Abstract
Objective: In this study, we compare the efficacy of diclofenac sodium, methylprednisolone and alpha-blockers for the treatment of renal colic treatment.
Material and methods: A total of 30 patients between the ages of 18-70 were included in this study. Patients were referred to the Meram Medical Faculty Urology Department or Department of Emergency Medicine at Selcuk University between October 2008 and January 2009. This prospective study was approved by the Selcuk University Meram Medical Faculty Ethics Committee. Patients were randomly divided into 3 cohorts of 10 patients each. The first group consisted of patients receiving diclofenac sodium and an alpha blocker, the second group of patients received diclofenac sodium and prednisolone, and the third group of patients received diclofenac sodium alone. Each patient was diagnosed and evaluated by the same clinician. Evaluation was based on the Numerical Classification Score (NCS) and the Renal Colic Symptom Score (RCSS). Pain intensity was evaluated prior to medication administration and 5, 10, 15, 20, and 30 hours thereafter. Statistical analysis was performed using chi-squared analysis and the Kruskal-Wallis test. P-value of ≤0.05 were considered statistically significant.

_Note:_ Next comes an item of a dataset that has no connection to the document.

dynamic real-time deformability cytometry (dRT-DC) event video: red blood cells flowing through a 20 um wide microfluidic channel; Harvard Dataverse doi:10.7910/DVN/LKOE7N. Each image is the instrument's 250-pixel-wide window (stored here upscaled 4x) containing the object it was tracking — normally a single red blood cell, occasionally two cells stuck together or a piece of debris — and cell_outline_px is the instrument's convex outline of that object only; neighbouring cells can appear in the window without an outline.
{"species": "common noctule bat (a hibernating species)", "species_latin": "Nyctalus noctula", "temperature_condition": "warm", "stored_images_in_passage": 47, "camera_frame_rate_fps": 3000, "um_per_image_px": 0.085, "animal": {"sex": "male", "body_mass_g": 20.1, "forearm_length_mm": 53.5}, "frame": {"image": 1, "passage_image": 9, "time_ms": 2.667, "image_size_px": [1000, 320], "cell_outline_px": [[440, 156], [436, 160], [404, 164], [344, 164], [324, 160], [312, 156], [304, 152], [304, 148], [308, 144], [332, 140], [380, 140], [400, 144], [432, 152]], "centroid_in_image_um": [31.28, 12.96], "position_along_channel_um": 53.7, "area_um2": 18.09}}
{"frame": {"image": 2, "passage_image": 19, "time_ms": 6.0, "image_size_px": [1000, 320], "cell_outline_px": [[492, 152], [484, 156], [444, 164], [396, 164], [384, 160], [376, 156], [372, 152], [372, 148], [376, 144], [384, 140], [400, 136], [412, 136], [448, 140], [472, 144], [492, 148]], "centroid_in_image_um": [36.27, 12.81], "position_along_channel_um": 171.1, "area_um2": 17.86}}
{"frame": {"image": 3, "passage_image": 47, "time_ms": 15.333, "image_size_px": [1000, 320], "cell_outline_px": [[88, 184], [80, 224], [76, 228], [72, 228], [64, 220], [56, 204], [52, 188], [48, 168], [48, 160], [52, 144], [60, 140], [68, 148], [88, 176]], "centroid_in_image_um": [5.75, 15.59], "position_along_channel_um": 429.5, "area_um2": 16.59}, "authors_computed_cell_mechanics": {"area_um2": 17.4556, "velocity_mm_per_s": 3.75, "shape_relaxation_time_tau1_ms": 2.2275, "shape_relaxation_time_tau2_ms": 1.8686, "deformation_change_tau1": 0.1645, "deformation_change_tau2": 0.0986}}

Results: Symptoms immediatiely prior to medication administration and after 5, 10, 15, 20 and 30 hours are evaluated. There are no significant differences between the groups (p>0.05). In group 1, stone expulsion occured in 4 patients (40%), a finding that is statistically significant (p=0.01). No adverse events occurred in any group during this study.
Conclusion: Comparison of the therapeutic response among the 3 groups revealed no statistically significant difference. The most important aspects to consider in regard to a treatment modality include diminishing pain, dissolving blockage, a preservation of renal function and minimizing the side effects.